(Stored data)
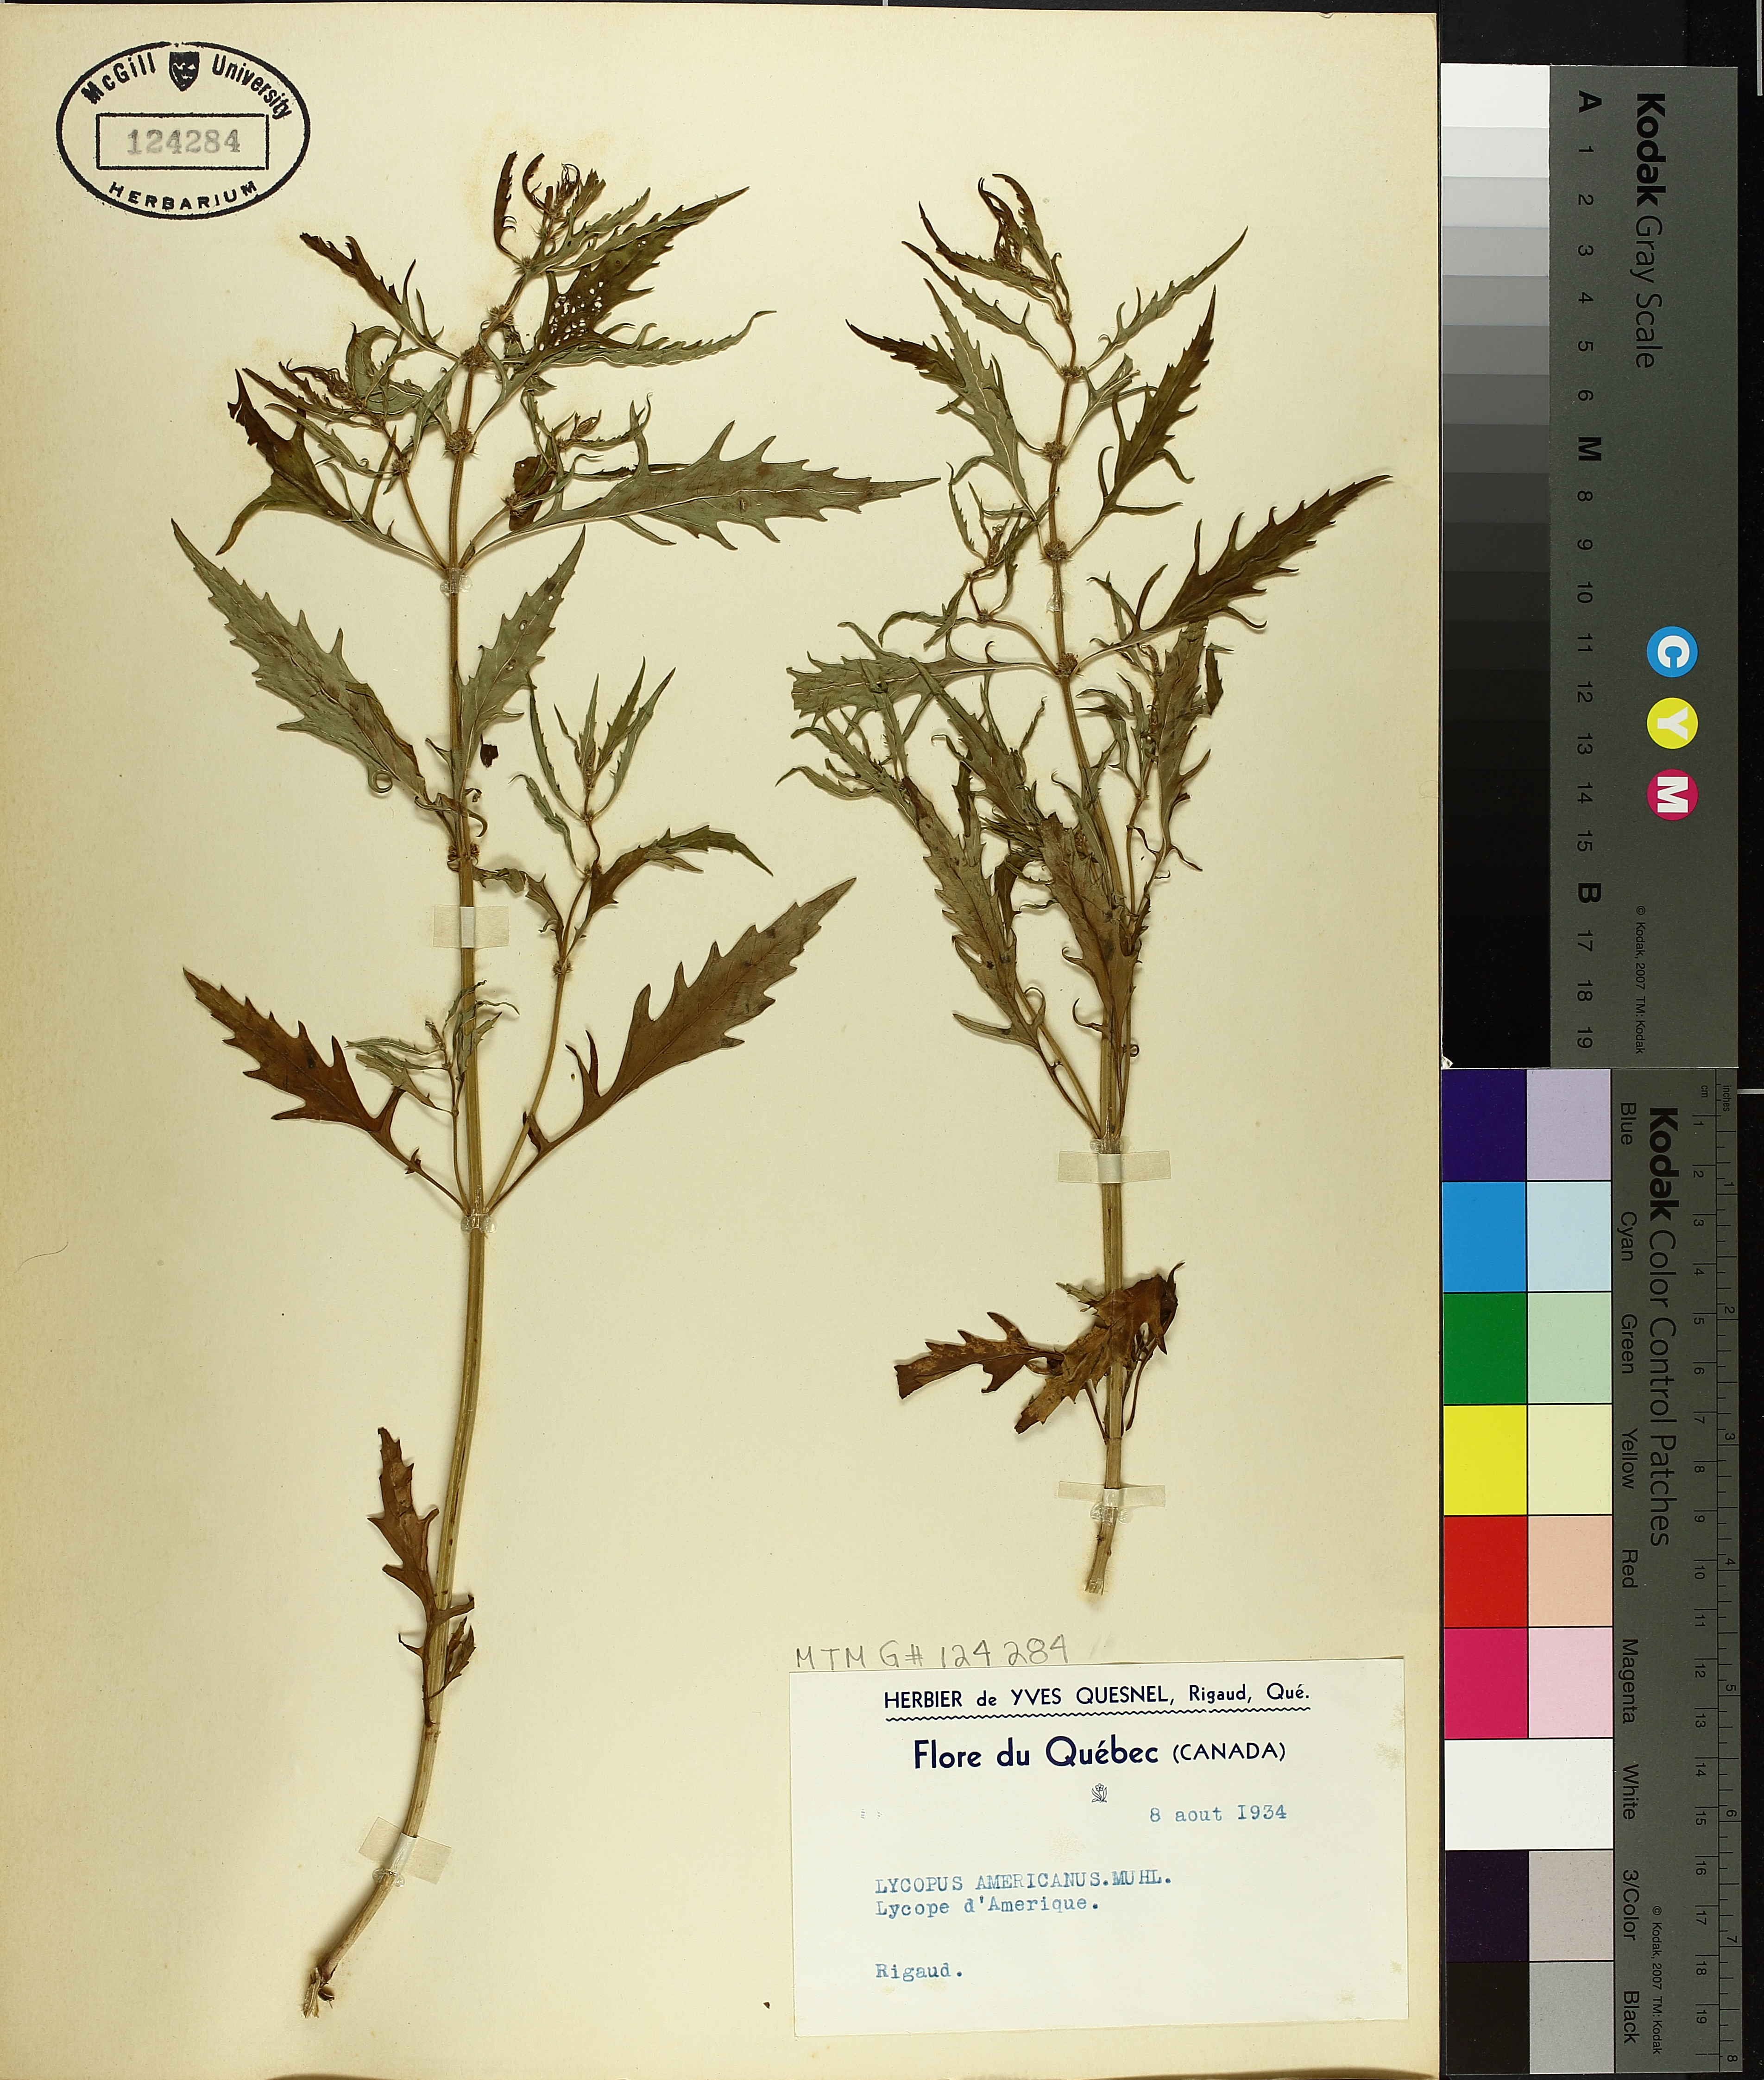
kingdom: Plantae
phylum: Tracheophyta
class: Magnoliopsida
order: Lamiales
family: Lamiaceae
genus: Lycopus
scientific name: Lycopus americanus
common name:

[What the task requires] Reproduce every line of the listing word for word, leaving out the pictures.

[Solution to this exercise]
kingdom: Plantae
phylum: Tracheophyta
class: Magnoliopsida
order: Lamiales
family: Lamiaceae
genus: Lycopus
scientific name: Lycopus americanus
common name:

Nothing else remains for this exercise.